Thursday, 19 February 2015

Moscow Statuary

A first and gentle encounter in a formal and well kept linear garden lying between two streets.

A young woman of extraordinary beauty and grace set in front of two curved explanatory tablets. The text is naturally in crylic so I could not fathom either her name or why she had a statue in her honour. Later I discovered that she is N. K. Krupskaya who was none other than V. I. Lenin’s wife and a noted Marxist and political activist in her own right. Photos of her later in life bear little relation to the stunning depiction of her in that peaceful part of Moscow, but she does have the high honour of having an asteroid named after and the dubious honour of having her name on the wrapping of a popular chocolate bar.




In contrast, in Cosmonauts Alley which is lined with heroes of the Russian space program, there is a fellow who clearly had something important to do with Soviet space endeavours. Again in ignorance of the Russian language and alphabet I could not ascertain who or what he was, although there is a depiction on the plinth that indicates something to do with Sputnik. He stands square jawed with rigid shoulders and exudes supreme confidence and looks as if he will move off at any moment, and when he does he will walk with a swagger. The realism is amazing, and I somehow didn't feel that I would have liked meeting him.
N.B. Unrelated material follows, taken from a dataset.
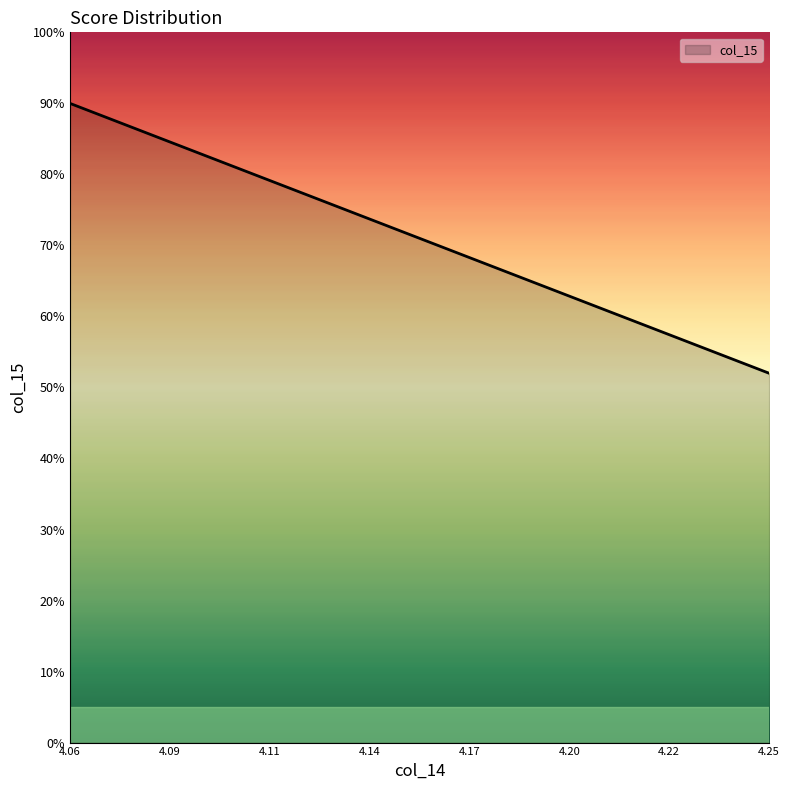

Does the chart display data point markers on the line(s)?

No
As a youth I fell hook, line and sinker for the soviet dream that was depicted in the West by “Challenge” the mouthpiece of the Young Communist League. I read the Communist Manifesto and Engels’ necessary accompanying commentary. I was fired by a visceral desire to do good and responded at a deeply emotional level to the photographic heroic depictions of noble young men and women facing the rising sun with jutting jaws and heaving breasts, or rather more accurately in my young and testosterone fuelled imagination - jutting breasts and heaving jaws. Tremendous, stirring and fiery stuff. 

Later I came across real life examples of revolutionary iconography, youthful heroism and nationalism half a world away in post civil war Mozambique. But here in Moscow, the home of my original youthful yearnings, I was now confronted with the core of uncompromising revolutionary bravado and nationhood. Moscow unashamedly revels in it and by God it is magnificent!

Moscow does indeed do statuary very well and I feel partially qualified to say that with confidence because our hotel was positioned at one end of a vast area called All-Russian Exhibition Center a permanent trade fair venue. VDNKh is short for vystavka dostizheniy narodnogo khozyaystva which apparently translates to “Exhibition of Achievements of the People's Economy” which is suitably and satisfyingly triumphalist -  and hooray for that. 



To enter this wonderland one walks beneath and through a vast five arched structure (The Propylaea) that suffers from being a mish-mash of several classical styles and bas reliefs  – but atop of which is – oh bliss – a statue of heart stopping nobility.

Gold clad the Tractor Driver and Sovkhoz Woman hold aloft a wheat sheaf that is heavy and fat with organic goodness and socialist triumph.

Gold is a recurring theme, especially in a resplendent fountain in this same complex. The Fountain of Friendship of the Nations is a striking circle of robust and fecund women in a variety of traditional or national costumes, although from which nations I could not fathom. I presume they are all from nations within the old soviet fold? Whoever they are and whomever they represent they are magnificent examples of the species.


















In the centre of the triumphal esplanade that bisects this vast area is the inevitable statue of V.I. Lenin. There must be hundreds of such statues throughout Moscow, let alone Russia. Here he stands, beetle browed, avuncular and imposing in classic pose – exuding thoughtful power; grasping coat lapel in one hand and a rolled document in the other. And then with paternal and watchful eye he gazes over an early evening modern day rock concert towards citizens from an earlier era - the Tractor Driver and Sovkhoz Woman silhouetted against the dusk sky.




















On the morning of my departure I walked from our hotel North along a busy duel carriageway towards a statue that had been looming in the middle distance throughout our brief stay. In a way it is more monumental from a distance than it is from close by - but no less grandiose for that - for it is vast.

For sheer size and power "Worker and Kolkhoz Woman" cannot be beaten. I gazed with open mouth and understood the loud and huge clarion call to arms, or the plough, or the sickle, or the hammer and imagined that I heard Shostakovich Second Symphony dedicated to the 1917 October Revolution.


There are so many more, and I am reluctant to even mention the bizarre appearance of a stone effigy of General Charles de Gaulle incongruously framed against the unwelcoming curved facade of the 30 storey Hotel Cosmos.


But for me the most striking of all the Moscow statuary I saw are the two flanks of the Monument to the Conquerors of Space which are decorated with haut and bas-reliefs depicting men and women of the space program: and notably Laika, the first space dog.


This piece of visual historicity is monumentally topped by the piece de resistance, an ascending rocket eternally supported upon a titanium con-trail, setting a clear course for the heavens – both physically and metaphorically. Quite stunning.


And more by luck than design I managed a photograph that caught the perpetually ascending (and thus ironically static) rocket against an ephemeral sky and a moving lunar target.